A new study led by researchers at Linköping University demonstrates how an artificial neural network (ANN) can reveal large amounts of gene expression data, and it can lead to the discovery of groups of disease-related genes. The study was published in Nature Communications, and the scientists want the method to be applied within precision medicine and individualized treatment.
Scientists are currently developing maps of biological networks that are based on how different proteins or genes interact with each other. The new study involves the use of artificial intelligence (AI) in order to find out if biological networks can be discovered through the use of deep learning. Artificial neural networks, which are trained by experimental data in the process of deep learning, are able to find patterns within massive amounts of complex data. Because of this, they are often used in applications such as image recognition. Even with its seemingly enormous potential, the use of this machine learning method has been limited within biological research.
Sanjiv Dwivedi is a postdoc in the Department of Physics, Chemistry and Biology (IFM) at Linköping University.
“We have for the first time used deep learning to find disease-related genes. This is a very powerful method in the analysis of huge amounts of biological information, or ‘big data’,” says Dwivedi.
The scientists relied on a large database with information regarding the expression patterns of 20,000 genes in a large number of people. The artificial neural network was not told which gene expression patterns were from people with diseases, or which ones were from healthy individuals. The AI model was then trained to find patterns of gene expression.
One of the mysteries surrounding machine learning is that it is currently impossible to see how an artificial neural network gets to its final result. It is only possible to see the information that goes in and the information that is produced, but everything that happens in-between consists of several layers of mathematically processed information. These inner workings of an artificial neural network are not yet able to be deciphered. The scientists wanted to know if there were any similarities between the designs of the neural network and the familiar biological networks.
Mike Gustafsson is a senior lecturer at IFM and leads the study.
“When we analysed our neural network, it turned out that the first hidden layer represented to a large extent interactions between various proteins. Deeper in the model, in contrast, on the third level, we found groups of different cell types. It’s extremely interesting that this type of biologically relevant grouping is automatically produced, given that our network has started from unclassified gene expression data,” says Gustafsson.

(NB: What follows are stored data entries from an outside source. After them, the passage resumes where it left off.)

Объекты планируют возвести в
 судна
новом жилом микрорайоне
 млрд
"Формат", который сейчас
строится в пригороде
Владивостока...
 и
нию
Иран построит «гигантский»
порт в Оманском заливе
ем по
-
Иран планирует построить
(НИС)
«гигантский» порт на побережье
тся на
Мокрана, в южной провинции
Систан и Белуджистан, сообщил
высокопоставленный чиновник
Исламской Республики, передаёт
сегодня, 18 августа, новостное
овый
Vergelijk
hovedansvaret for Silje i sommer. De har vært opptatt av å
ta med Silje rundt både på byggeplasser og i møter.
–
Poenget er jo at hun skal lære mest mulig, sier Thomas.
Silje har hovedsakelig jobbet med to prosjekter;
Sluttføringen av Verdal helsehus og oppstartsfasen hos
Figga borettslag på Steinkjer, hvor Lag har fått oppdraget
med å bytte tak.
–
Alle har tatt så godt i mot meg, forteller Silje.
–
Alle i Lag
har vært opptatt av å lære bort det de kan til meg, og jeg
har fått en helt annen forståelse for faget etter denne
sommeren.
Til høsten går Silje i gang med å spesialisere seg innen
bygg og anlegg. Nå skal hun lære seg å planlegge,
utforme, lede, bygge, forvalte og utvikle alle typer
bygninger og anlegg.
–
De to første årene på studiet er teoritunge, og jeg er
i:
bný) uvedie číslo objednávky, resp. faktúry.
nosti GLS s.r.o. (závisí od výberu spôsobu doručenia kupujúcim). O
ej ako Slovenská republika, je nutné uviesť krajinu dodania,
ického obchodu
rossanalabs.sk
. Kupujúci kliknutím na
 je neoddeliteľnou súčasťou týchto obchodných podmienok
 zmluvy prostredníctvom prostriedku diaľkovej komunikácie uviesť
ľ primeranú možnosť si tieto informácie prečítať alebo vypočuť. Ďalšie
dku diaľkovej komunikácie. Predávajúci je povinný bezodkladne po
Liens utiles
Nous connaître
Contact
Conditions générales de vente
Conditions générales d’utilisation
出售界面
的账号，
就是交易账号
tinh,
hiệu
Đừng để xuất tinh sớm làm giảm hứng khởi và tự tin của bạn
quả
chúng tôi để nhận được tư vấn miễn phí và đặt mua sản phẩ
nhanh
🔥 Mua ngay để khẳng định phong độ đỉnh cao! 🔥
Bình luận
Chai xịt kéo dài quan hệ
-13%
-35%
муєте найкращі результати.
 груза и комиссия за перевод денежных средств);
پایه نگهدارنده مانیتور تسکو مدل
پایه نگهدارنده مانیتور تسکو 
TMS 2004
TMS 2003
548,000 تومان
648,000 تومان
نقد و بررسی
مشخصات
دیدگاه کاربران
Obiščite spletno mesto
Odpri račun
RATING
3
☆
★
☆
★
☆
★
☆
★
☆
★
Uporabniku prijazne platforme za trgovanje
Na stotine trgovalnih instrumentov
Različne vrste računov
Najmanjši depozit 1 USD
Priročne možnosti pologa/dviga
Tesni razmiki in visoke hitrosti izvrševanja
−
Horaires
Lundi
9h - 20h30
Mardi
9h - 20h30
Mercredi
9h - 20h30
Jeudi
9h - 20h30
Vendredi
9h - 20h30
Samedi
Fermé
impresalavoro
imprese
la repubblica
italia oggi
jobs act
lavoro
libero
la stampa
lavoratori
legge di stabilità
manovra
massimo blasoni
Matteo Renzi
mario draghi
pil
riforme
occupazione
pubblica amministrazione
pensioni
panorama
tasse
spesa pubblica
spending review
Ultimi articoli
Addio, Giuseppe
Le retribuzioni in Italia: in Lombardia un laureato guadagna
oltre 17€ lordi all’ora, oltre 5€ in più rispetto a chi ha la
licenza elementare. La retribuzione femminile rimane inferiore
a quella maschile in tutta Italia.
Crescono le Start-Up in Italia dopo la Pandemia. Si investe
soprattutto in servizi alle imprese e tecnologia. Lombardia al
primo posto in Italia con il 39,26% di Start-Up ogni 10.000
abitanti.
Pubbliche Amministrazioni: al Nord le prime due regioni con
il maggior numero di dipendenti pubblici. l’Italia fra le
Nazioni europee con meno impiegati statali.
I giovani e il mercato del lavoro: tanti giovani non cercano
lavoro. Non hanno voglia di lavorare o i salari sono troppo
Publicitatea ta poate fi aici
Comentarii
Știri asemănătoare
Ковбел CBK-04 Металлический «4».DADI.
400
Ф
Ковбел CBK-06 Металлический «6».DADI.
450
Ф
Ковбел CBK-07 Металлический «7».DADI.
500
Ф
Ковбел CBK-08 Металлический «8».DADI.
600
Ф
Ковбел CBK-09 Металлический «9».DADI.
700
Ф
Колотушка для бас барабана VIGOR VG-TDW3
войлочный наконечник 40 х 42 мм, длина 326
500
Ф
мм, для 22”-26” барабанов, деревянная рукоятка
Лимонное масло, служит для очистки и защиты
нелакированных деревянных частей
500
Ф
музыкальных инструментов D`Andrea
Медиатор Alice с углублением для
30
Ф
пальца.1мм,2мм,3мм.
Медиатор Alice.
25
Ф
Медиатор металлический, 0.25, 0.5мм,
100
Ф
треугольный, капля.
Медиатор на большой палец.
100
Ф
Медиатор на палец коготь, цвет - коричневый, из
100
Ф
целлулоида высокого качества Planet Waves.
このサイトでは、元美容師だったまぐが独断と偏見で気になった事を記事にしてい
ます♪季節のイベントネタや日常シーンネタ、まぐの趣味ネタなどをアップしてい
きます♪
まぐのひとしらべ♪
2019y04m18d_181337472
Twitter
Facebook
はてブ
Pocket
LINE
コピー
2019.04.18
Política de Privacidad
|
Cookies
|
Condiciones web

The scientists then wanted to know if their model of gene expression was capable of being used to determine which gene expression patterns are associated with disease and which are normal. They were able to confirm that the model can discover relative patterns that agree with biological mechanisms in the body. Another discovery was that the artificial neural network could possibly discover brand new patterns since it was trained with unclassified data. The researchers will now investigate previously unknown patterns and whether they are relevant within biology.
“We believe that the key to progress in the field is to understand the neural network. This can teach us new things about biological contexts, such as diseases in which many factors interact. And we believe that our method gives models that are easier to generalise and that can be used for many different types of biological information,” says Gustafsson.
Through collaborations with medical researchers, Gustafsson hopes to apply the method in precision medicine. This could help determine which specific types of medicine patients should receive.
The study was financially supported by the Swedish Foundation for Strategic Research (SSF) and the Swedish Research Council.